Literacy Strategy

Literacy underpins the Academy curriculum by developing students' abilities to speak, listen, read and write for a wide range of purposes, using language to learn and communicate, to think, explore and organise.  Helping students to express themselves orally and in writing enhances and enriches teaching and learning in all subjects.  All departments and all teachers have a crucial role to play in supporting students' literacy development by teaching content and literacy simultaneously.


Golden threads.

The literacy golden threads need to be:

  • Identified in schemes of learning.
  • Embedded in teaching and learning.
  • Clearly identified for all pupils during learning so that they are aware of the literacy skills underpinning their subject knowledge.



  • Literacy underpins effective learning
  • Literacy supports the raising of standards across the curriculum
  • Every teacher is a teacher of literacy, including form tutors.
  • Literacy is an entitlement of all learners
  • Through becoming more literate, students are more able to fulfil their potential
  • Literacy is most effectively imparted where colleagues actively model good practice and embed within teaching
  • Our commitment towards literacy will be evident both within our classrooms and our schemes of learning



  • Prioritise ‘disciplinary literacy’ in every subject.
  • Break down complex writing tasks
  • Provide opportunities for structured talk
  • Provide targeted vocabulary instruction in every subject and strategies for approaching new vocabulary including the use of etymology and morphology to widen pupils’ ability to decode unfamiliar words.
  • Develop students’ ability to read complex academic texts
  • Combine writing instruction with reading in every subject
  • Provide high quality literacy intervention for struggling / more able pupils (throughout)




There is an increasing amount of research supporting the important role of reading on lifelong learning and success in the workplace.

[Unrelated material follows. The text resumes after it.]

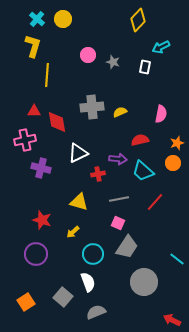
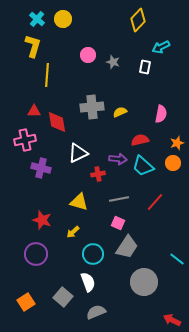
cyan trapezoid: moved 5 px up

We want our students to enjoy reading, to be able to use their reading to help them learn and to develop increasing confidence, independence and competence so that they are able to:

 • comprehend complex texts, and actively engage with what they are reading whilst using their existing subject knowledge.

• implement a range of reading strategies, such as activating prior knowledge, prediction and questioning to improve their comprehension.

• use strategies, such as modelling and group work, before support is gradually removed to promote independence.

• have access to Drop Everything And Read to help with modelling positive examples of reading.



Writing is challenging and students in every subject will benefit from explicit instruction in how to improve. We want our pupils to be able to:

• access high level modelling of writing.

• have access to targeted support t provide them with support to build confidence and competence with writing fluently, as this may affect writing quality.

• access a variety of approaches, including collaborative and paired writing, to motivate them to write.

• have access to dictionaries and thesauri and encourage them to be used within all learning environments.


Talk is our main means of communication in everyday life and is fundamental to the development of understanding. Good

oracy and listening skills are vital to success in the workplace and all other social contexts. We want our pupils to develop increasing confidence and competence in speaking and listening so that they are

able to:

• value talk, both in its own right and because of its impact on other aspects of learning.

• participate in high quality talk that is typically well structured and guided by teachers.

• recognise and appreciate that talk can be subject specific.

• access modelling of high quality talk, for example including key vocabulary and metacognitive reflection.


Assessing Literacy across the curriculum

When assessing pupils' work across the curriculum we should value their oral contributions and listening skills alongside their reading and writing.

We should take into account pupils' performance in speaking and listening, reading and writing when assessing and reporting on pupils' progress in subject areas.

When setting writing tasks we should make explicit to the pupils the key features of language, purpose and audience which will be considered for assessment.

When setting reading tasks we should break down complex academic texts so that texts are accessible for all pupils.

When responding to pupils' work we should:

Follow the agreed Academy Literacy marking policy, including using the designated marking codes in the margins of pieces of work. These literacy marking codes should be shared with pupils to ensure they are aware of the meanings of the codes and therefore be able to improve the literacy elements of their work.

Create opportunities and encourage proof reading of work and allow time for redrafting of work using green pen.